Mitochondrial metabolism linked to acute kidney injury

Mitochondrial metabolism linked to acute kidney injury

Approximately one out of five hospitalized adults and one out of three hospitalized children worldwide experience acute kidney injury, the sudden loss of kidney function. Many different factors, including surgery, chemotherapy or shock, can lead to acute kidney injury, but exactly why the kidneys are so vulnerable to these and other stressors has not been well understood.

Now a research team have discovered that mitochondria, the metabolic energy sources essential to the health of kidneys and other organs, also play a key role in kidney injury. The proof-of-concept study, published in the journal Nature, demonstrates that a gene called PGC1 alpha provides kidneys with protection by working through nicotinamide adenine dinucleotide (NAD), a molecule involved in metabolism thought to be key to the aging process.

The new findings suggest that manipulation of NAD could lead to a future therapy for acute kidney injury and also raise the possibility that mitochondrial injury and deficiency in NAD might underlie other types of organ damage, including damage that can lead to stroke or heart attack.

The kidney is a highly metabolic organ that burns through mitochondrial "fuel" to generate adenosine triphosphate (ATP), the chemical energy that enables the kidney to filter blood and remove toxins from the body. "Within the kidney there is abundant ATP and mitochondria to carry out this essential chemical function." said the senior author. "We hypothesized that mitochondria might also be serving as an essential and early target for the various risk factors leading to kidney injury."
To test this hypothesis the team began conducting studies of mitochondrial metabolism using microscopy, biochemistry and bioinformatics tools.
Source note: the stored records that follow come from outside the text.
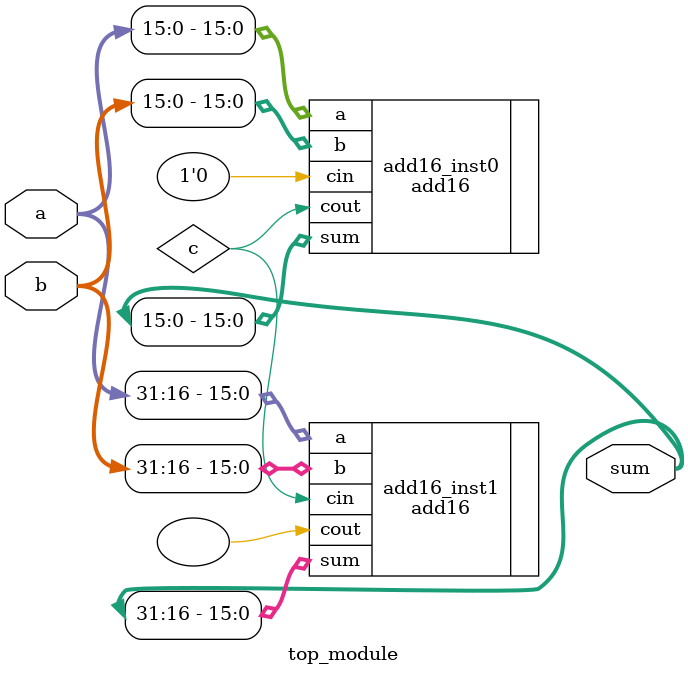
<source format=v>
module top_module(
    input [31:0] a,
    input [31:0] b,
    output [31:0] sum
);

wire c;

add16 add16_inst0 (
     .a    (a[15:0])
    ,.b    (b[15:0])
    ,.cin  (1'b0)
    ,.cout (c)
    ,.sum  (sum[15:0])
);

add16 add16_inst1 (
     .a    (a[31:16])
    ,.b    (b[31:16])
    ,.cin  (c)
    ,.cout ()
    ,.sum  (sum[31:16])
);

endmodule
</source>
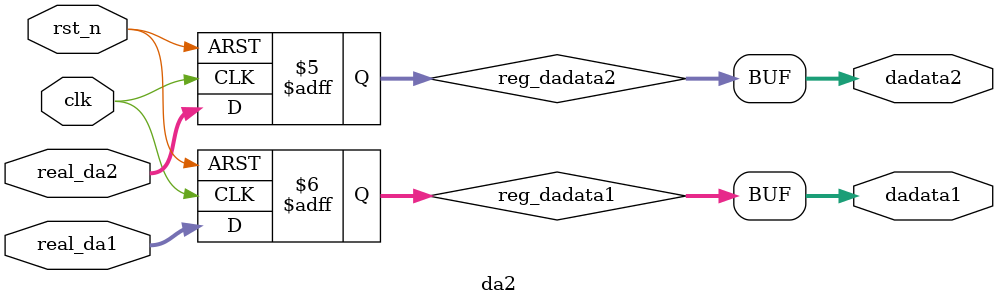
<source format=v>
`timescale 1ns / 1ps
module da2(
	input clk,
	input rst_n,
	input[13:0] real_da1, 
	input[13:0] real_da2, 
	output[13:0] dadata1,	
	output[13:0] dadata2
    );
	 
reg[13:0] reg_dadata1;
reg[13:0] reg_dadata2;

assign dadata1 = reg_dadata1;
assign dadata2 = reg_dadata2;

always@(posedge clk or negedge rst_n)
begin
	if(!rst_n)
	begin
		reg_dadata1 <= 14'b0000_00000_00000;
	end
	else
	begin
		reg_dadata1 <= real_da1;
	end
end

always@(posedge clk or negedge rst_n)
begin
	if(!rst_n)
	begin
		reg_dadata2 <= 14'b0000_00000_00000;
	end
	else
	begin
		reg_dadata2 <= real_da2;
	end
end

endmodule

</source>
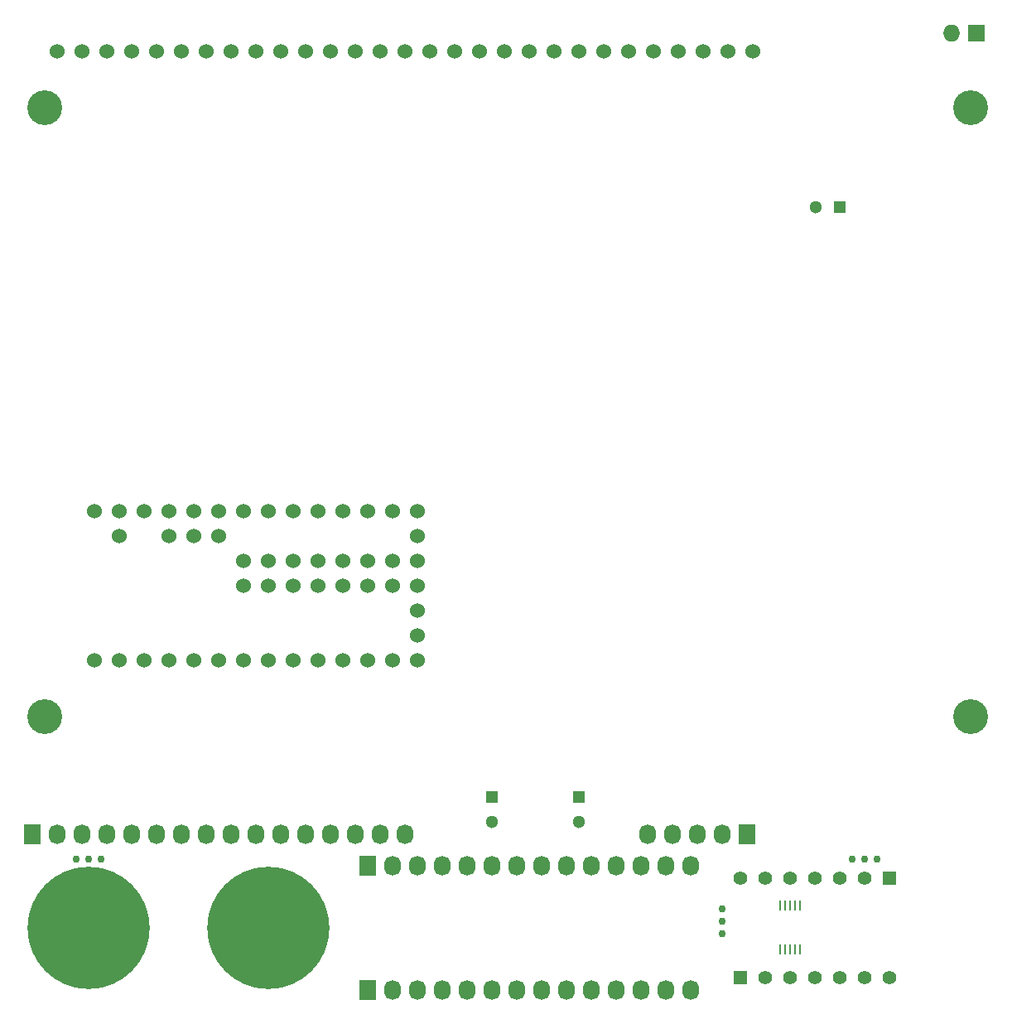
<source format=gbs>
G04 #@! TF.FileFunction,Soldermask,Bot*
%FSLAX46Y46*%
G04 Gerber Fmt 4.6, Leading zero omitted, Abs format (unit mm)*
G04 Created by KiCad (PCBNEW (2015-07-22 BZR 5980)-product) date Tue 11 Aug 2015 09:35:53 PM MDT*
%MOMM*%
G01*
G04 APERTURE LIST*
%ADD10C,0.150000*%
%ADD11R,1.727200X2.032000*%
%ADD12O,1.727200X2.032000*%
%ADD13R,1.727200X1.727200*%
%ADD14O,1.727200X1.727200*%
%ADD15C,12.500000*%
%ADD16C,1.524000*%
%ADD17C,1.300000*%
%ADD18R,1.300000X1.300000*%
%ADD19C,3.556000*%
%ADD20C,0.762000*%
%ADD21R,1.397000X1.397000*%
%ADD22C,1.397000*%
%ADD23R,0.269240X1.000760*%
G04 APERTURE END LIST*
D10*
D11*
X62230000Y-116205000D03*
D12*
X64770000Y-116205000D03*
X67310000Y-116205000D03*
X69850000Y-116205000D03*
X72390000Y-116205000D03*
X74930000Y-116205000D03*
X77470000Y-116205000D03*
X80010000Y-116205000D03*
X82550000Y-116205000D03*
X85090000Y-116205000D03*
X87630000Y-116205000D03*
X90170000Y-116205000D03*
X92710000Y-116205000D03*
X95250000Y-116205000D03*
D11*
X62230000Y-128905000D03*
D12*
X64770000Y-128905000D03*
X67310000Y-128905000D03*
X69850000Y-128905000D03*
X72390000Y-128905000D03*
X74930000Y-128905000D03*
X77470000Y-128905000D03*
X80010000Y-128905000D03*
X82550000Y-128905000D03*
X85090000Y-128905000D03*
X87630000Y-128905000D03*
X90170000Y-128905000D03*
X92710000Y-128905000D03*
X95250000Y-128905000D03*
D13*
X124460000Y-31115000D03*
D14*
X121920000Y-31115000D03*
D15*
X52055503Y-122555000D03*
X33655000Y-122555000D03*
D11*
X100965000Y-113030000D03*
D12*
X98425000Y-113030000D03*
X95885000Y-113030000D03*
X93345000Y-113030000D03*
X90805000Y-113030000D03*
D11*
X27940000Y-113030000D03*
D12*
X30480000Y-113030000D03*
X33020000Y-113030000D03*
X35560000Y-113030000D03*
X38100000Y-113030000D03*
X40640000Y-113030000D03*
X43180000Y-113030000D03*
X45720000Y-113030000D03*
X48260000Y-113030000D03*
X50800000Y-113030000D03*
X53340000Y-113030000D03*
X55880000Y-113030000D03*
X58420000Y-113030000D03*
X60960000Y-113030000D03*
X63500000Y-113030000D03*
X66040000Y-113030000D03*
D16*
X40640000Y-33020000D03*
X38100000Y-33020000D03*
X35560000Y-33020000D03*
X33020000Y-33020000D03*
X30480000Y-33020000D03*
X53340000Y-33020000D03*
X50800000Y-33020000D03*
X48260000Y-33020000D03*
X45720000Y-33020000D03*
X43180000Y-33020000D03*
X76200000Y-33020000D03*
X73660000Y-33020000D03*
X71120000Y-33020000D03*
X68580000Y-33020000D03*
X66040000Y-33020000D03*
X63500000Y-33020000D03*
X60960000Y-33020000D03*
X58420000Y-33020000D03*
X55880000Y-33020000D03*
X91440000Y-33020000D03*
X88900000Y-33020000D03*
X86360000Y-33020000D03*
X83820000Y-33020000D03*
X81280000Y-33020000D03*
X78740000Y-33020000D03*
X101600000Y-33020000D03*
X99060000Y-33020000D03*
X96520000Y-33020000D03*
X93980000Y-33020000D03*
D17*
X83820000Y-111720000D03*
D18*
X83820000Y-109220000D03*
D17*
X107990000Y-48895000D03*
D18*
X110490000Y-48895000D03*
D17*
X74930000Y-111720000D03*
D18*
X74930000Y-109220000D03*
D19*
X29210000Y-100965000D03*
X29210000Y-38735000D03*
X123825000Y-100965000D03*
X123825000Y-38735000D03*
D16*
X36830000Y-95250000D03*
X39370000Y-95250000D03*
X41910000Y-95250000D03*
X44450000Y-95250000D03*
X46990000Y-95250000D03*
X49530000Y-95250000D03*
X52070000Y-95250000D03*
X54610000Y-95250000D03*
X57150000Y-95250000D03*
X59690000Y-95250000D03*
X62230000Y-95250000D03*
X64770000Y-95250000D03*
X67310000Y-95250000D03*
X67310000Y-80010000D03*
X64770000Y-80010000D03*
X62230000Y-80010000D03*
X59690000Y-80010000D03*
X57150000Y-80010000D03*
X54610000Y-80010000D03*
X52070000Y-80010000D03*
X49530000Y-80010000D03*
X46990000Y-80010000D03*
X44450000Y-80010000D03*
X41910000Y-80010000D03*
X34290000Y-95250000D03*
X39370000Y-80010000D03*
X36830000Y-80010000D03*
X34290000Y-80010000D03*
X67310000Y-92710000D03*
X67310000Y-90170000D03*
X67310000Y-87630000D03*
X67310000Y-85090000D03*
X67310000Y-82550000D03*
X41910000Y-82550000D03*
X44450000Y-82550000D03*
X46990000Y-82550000D03*
X64770000Y-85090000D03*
X62230000Y-85090000D03*
X59690000Y-85090000D03*
X57150000Y-85090000D03*
X54610000Y-85090000D03*
X52070000Y-85090000D03*
X49530000Y-85090000D03*
X64770000Y-87630000D03*
X62230000Y-87630000D03*
X59690000Y-87630000D03*
X57150000Y-87630000D03*
X54610000Y-87630000D03*
X52070000Y-87630000D03*
X49530000Y-87630000D03*
X36830000Y-82550000D03*
D20*
X32385000Y-115570000D03*
X33655000Y-115570000D03*
X34925000Y-115570000D03*
D21*
X100330000Y-127635000D03*
D22*
X102870000Y-127635000D03*
X105410000Y-127635000D03*
X107950000Y-127635000D03*
X110490000Y-127635000D03*
X113030000Y-127635000D03*
X115570000Y-127635000D03*
D21*
X115570000Y-117475000D03*
D22*
X113030000Y-117475000D03*
X110490000Y-117475000D03*
X107950000Y-117475000D03*
X105410000Y-117475000D03*
X102870000Y-117475000D03*
X100330000Y-117475000D03*
D23*
X104394000Y-120332500D03*
X104902000Y-120332500D03*
X105410000Y-120332500D03*
X105918000Y-120332500D03*
X106426000Y-120332500D03*
X106426000Y-124777500D03*
X105918000Y-124777500D03*
X105410000Y-124777500D03*
X104902000Y-124777500D03*
X104394000Y-124777500D03*
D20*
X111760000Y-115570000D03*
X113030000Y-115570000D03*
X114300000Y-115570000D03*
X98425000Y-123190000D03*
X98425000Y-121920000D03*
X98425000Y-120650000D03*
M02*

</source>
"We found that mitochondria were injured early and across different syndromes that were leading to kidney injury," author said. "We next created mouse models genetically deficient in PGC1 alpha and the enzymes necessary to preserve mitochondrial function. As predicted, these models were found to have a greater-than-normal susceptibility to kidney injury." On the flip side, PGC1 alpha transgenic mice, which had increased expression of these genes, were particularly resistant to various stressors and recovered from injury much more than quickly than animals with normal regenerative abilities.

The team went on to conduct a broad survey of metabolites within the kidney in order to examine chemical energy reactions in a number of different contexts - in the injured kidney, in the non-injured kidney and in genetically manipulated kidneys.

"One of the most robust reactions was a local deficiency of niacinamide [an analog of vitamin B3] within the injured kidney," said the senior author. Vitamin B3 serves as a precursor for NAD, the 'aging molecule' at the heart of energy metabolism. "Recent studies have suggested that NAD levels fall with aging or with diabetes, which are two of the major risk factors for kidney injury. That was when a lightbulb went on."

To determine if increasing the level of NAD would accelerate recovery from kidney injury, the researchers administered extremely large quantities of vitamin B3 nutritional supplements - the human equivalent of hundreds of tablets -to the genetically impaired mice.

"We found that, following administration of the supplements, the kidneys were able to resist both toxic and ischemic stress," said the senior author. "Normal doses of nutritional supplements are probably not going to cure kidney injury, but these experiments provide a proof-of-concept that metabolic manipulation of NAD might be a new avenue for the development of future therapies.

"Our work draws some new connections between PGC1 alpha and the NAD molecule, and their effects on metabolism," added the senior author. "If indeed NAD levels fall with aging, the kidney may be a new window to thinking about how we study aging overall and may take us outside the world of acute injury to more broadly consider how the body deals with environmental stressors throughout life."